● About this task
Gather every line in the items below that contains the string "utils". The match is case-sensitive.

● Provided records
·····

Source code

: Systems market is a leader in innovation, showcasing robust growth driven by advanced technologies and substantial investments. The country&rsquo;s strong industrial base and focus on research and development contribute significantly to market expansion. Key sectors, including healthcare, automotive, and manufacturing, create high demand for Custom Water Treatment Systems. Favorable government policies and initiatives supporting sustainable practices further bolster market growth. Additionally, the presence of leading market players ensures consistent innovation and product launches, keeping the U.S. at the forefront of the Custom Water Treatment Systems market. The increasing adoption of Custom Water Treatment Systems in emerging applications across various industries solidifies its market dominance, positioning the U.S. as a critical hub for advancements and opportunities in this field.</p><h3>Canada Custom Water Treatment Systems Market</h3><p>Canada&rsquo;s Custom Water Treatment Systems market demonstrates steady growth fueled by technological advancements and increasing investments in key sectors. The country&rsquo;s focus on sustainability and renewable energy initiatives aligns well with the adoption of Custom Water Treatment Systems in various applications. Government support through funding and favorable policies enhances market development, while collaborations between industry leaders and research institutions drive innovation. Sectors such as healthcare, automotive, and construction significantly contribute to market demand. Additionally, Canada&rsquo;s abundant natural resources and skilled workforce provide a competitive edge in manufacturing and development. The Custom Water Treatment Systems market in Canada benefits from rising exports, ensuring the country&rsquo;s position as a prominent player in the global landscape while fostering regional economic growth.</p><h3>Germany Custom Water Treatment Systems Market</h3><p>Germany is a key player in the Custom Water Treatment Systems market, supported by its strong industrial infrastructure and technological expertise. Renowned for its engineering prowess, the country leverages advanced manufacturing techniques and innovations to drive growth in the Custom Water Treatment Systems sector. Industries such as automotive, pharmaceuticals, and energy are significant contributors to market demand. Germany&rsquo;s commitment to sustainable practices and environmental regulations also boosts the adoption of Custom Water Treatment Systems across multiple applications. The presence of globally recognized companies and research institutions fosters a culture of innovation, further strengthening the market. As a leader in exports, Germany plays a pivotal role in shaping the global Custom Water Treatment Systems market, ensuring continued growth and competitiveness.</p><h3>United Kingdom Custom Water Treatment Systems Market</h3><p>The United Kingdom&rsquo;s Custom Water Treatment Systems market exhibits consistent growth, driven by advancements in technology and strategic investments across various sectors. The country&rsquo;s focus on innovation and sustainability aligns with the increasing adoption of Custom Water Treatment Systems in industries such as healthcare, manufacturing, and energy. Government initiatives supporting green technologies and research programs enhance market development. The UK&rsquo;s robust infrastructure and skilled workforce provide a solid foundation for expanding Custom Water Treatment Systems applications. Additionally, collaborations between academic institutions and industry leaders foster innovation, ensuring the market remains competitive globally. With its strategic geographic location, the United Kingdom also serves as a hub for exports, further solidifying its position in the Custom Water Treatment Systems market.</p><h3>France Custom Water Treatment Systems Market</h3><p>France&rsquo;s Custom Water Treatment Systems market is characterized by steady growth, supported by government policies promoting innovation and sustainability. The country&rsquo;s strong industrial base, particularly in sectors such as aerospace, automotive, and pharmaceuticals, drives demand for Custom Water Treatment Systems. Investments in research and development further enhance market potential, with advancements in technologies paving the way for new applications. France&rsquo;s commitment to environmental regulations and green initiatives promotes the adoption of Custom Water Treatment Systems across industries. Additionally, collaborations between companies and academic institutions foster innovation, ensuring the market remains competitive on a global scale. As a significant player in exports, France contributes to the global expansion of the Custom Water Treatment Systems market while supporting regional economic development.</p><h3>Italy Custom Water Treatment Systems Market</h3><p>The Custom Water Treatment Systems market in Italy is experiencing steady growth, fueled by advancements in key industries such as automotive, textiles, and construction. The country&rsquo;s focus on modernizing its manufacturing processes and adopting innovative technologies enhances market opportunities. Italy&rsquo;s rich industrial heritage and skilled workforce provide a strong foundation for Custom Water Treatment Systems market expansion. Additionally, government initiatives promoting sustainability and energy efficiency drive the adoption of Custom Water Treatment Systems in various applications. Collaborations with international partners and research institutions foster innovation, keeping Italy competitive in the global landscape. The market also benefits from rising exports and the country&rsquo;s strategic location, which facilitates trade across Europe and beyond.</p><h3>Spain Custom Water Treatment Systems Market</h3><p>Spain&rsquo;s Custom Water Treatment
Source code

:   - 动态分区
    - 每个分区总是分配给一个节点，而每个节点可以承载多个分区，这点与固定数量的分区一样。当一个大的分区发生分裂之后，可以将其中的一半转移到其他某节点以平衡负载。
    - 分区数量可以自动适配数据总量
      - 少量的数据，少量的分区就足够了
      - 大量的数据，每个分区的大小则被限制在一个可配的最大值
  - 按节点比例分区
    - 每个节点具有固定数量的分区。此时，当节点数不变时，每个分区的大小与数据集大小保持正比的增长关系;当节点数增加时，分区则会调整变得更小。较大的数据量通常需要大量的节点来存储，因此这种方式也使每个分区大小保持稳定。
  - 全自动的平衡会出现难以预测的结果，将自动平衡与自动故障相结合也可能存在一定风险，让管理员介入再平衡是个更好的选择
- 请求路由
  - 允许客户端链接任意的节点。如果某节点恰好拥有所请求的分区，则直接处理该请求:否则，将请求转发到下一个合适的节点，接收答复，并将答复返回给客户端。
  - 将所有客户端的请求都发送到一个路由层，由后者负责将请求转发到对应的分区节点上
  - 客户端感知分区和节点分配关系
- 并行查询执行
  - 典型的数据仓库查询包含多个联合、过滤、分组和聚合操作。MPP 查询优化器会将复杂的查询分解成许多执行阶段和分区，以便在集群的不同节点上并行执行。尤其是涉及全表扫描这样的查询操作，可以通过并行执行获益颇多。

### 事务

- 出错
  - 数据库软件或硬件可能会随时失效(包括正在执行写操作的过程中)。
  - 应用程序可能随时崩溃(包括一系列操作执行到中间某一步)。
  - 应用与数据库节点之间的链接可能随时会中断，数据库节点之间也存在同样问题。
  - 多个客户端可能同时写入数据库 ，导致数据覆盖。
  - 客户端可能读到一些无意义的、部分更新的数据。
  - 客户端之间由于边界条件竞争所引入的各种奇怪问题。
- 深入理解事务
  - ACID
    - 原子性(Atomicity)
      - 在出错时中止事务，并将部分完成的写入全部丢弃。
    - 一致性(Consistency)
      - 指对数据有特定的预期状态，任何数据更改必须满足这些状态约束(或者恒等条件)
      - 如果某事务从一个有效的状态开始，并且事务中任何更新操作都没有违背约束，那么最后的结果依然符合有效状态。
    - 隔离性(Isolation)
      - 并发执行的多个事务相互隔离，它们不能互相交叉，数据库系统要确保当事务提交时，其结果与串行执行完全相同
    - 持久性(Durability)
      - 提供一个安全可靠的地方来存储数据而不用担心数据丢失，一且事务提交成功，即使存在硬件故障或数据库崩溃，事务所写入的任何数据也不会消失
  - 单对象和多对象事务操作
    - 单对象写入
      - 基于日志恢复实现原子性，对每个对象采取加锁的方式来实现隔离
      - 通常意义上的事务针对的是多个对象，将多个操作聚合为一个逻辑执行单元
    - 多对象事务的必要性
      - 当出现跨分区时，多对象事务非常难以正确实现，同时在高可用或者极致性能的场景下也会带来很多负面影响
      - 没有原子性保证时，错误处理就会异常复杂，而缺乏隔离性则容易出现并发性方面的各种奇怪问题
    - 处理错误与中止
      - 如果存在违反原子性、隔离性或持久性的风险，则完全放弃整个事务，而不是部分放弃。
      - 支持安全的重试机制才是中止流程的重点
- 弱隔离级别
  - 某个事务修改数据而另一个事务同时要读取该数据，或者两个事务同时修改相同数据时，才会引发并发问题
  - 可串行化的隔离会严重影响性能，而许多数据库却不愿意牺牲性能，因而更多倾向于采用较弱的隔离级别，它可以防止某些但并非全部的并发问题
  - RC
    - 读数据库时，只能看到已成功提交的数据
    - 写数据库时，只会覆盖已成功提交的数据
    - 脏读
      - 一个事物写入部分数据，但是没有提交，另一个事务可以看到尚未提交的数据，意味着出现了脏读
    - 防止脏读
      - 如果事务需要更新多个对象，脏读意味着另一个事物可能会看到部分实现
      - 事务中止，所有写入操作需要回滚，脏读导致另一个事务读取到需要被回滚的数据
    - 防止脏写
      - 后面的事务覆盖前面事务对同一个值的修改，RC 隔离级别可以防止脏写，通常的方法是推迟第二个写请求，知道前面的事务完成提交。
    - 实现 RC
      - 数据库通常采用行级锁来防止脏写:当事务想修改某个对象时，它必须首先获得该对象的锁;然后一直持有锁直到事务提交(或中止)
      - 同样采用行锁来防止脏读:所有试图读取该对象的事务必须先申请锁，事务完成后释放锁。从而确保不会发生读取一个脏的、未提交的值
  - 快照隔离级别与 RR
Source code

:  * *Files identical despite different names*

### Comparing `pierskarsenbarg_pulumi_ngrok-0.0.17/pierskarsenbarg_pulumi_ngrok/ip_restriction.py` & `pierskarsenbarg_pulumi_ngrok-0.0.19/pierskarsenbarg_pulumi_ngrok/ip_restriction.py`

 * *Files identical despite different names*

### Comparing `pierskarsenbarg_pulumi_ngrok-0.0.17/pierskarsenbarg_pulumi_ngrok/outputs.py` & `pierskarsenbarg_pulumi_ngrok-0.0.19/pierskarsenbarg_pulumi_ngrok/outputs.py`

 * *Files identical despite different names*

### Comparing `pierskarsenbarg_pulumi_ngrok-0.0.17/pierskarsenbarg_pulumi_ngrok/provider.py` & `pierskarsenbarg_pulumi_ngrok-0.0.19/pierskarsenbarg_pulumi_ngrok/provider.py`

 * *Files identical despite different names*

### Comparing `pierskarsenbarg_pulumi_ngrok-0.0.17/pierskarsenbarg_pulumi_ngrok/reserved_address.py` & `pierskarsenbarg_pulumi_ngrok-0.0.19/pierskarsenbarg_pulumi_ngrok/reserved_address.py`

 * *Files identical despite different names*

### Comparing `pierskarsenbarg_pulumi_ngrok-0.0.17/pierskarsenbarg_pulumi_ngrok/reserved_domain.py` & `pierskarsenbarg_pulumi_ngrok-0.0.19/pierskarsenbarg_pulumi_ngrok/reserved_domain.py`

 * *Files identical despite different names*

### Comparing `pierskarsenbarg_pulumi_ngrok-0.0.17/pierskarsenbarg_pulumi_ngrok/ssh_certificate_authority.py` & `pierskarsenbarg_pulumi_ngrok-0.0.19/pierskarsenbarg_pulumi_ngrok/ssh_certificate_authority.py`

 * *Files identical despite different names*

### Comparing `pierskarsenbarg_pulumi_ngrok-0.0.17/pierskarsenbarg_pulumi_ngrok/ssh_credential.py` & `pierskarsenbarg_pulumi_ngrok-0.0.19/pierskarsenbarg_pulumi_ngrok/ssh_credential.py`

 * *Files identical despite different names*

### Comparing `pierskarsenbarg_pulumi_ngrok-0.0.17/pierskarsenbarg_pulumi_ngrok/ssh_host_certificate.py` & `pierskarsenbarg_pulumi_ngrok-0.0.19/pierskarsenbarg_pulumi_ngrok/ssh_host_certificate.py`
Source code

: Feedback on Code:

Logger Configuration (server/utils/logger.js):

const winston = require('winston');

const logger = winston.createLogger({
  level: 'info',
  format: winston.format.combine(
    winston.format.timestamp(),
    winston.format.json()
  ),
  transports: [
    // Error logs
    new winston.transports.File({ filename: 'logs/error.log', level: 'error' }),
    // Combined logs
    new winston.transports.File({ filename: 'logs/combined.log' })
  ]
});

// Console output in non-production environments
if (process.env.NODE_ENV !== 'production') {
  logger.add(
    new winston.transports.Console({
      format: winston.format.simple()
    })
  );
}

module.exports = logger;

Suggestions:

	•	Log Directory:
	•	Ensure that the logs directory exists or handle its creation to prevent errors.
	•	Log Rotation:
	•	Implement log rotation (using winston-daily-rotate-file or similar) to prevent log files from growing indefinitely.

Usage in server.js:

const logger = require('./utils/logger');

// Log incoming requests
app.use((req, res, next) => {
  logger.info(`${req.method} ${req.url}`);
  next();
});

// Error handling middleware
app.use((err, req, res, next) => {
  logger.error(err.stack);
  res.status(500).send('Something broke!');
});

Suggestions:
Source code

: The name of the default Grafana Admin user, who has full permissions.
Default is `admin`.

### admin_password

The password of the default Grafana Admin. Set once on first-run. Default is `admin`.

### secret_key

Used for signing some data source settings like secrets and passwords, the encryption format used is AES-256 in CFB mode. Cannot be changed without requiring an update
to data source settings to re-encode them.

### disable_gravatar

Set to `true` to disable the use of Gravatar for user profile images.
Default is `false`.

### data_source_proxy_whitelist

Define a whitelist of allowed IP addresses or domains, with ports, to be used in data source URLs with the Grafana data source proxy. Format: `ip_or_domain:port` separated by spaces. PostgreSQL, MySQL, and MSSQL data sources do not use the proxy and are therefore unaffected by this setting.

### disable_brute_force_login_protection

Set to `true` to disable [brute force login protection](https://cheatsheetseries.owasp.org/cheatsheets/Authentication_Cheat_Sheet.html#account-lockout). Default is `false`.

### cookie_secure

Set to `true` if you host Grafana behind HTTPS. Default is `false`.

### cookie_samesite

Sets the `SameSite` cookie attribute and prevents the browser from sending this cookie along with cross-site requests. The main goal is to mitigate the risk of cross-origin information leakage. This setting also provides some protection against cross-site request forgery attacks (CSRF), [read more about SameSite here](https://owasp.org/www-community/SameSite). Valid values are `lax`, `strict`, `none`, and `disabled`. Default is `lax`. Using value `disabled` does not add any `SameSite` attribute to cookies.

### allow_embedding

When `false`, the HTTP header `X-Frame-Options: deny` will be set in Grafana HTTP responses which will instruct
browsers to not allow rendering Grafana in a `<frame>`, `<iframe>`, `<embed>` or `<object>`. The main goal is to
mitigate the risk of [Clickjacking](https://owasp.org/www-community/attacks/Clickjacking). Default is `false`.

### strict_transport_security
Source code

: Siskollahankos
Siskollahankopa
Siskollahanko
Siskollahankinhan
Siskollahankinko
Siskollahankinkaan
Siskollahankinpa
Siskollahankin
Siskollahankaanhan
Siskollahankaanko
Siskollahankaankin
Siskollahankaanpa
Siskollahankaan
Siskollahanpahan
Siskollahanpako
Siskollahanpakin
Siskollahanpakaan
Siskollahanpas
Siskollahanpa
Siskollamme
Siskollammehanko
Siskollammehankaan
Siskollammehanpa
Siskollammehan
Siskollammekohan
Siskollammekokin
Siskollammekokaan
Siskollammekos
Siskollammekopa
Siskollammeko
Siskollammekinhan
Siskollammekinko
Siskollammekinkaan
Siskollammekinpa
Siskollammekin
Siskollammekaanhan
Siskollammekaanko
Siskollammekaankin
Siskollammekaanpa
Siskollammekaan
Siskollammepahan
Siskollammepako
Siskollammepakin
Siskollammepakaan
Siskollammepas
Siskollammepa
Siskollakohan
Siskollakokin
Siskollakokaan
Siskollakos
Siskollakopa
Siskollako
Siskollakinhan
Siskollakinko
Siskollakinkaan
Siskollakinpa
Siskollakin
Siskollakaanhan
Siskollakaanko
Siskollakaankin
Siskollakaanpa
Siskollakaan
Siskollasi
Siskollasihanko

·····

● Your response
Logger Configuration (server/utils/logger.js):
const logger = require('./utils/logger');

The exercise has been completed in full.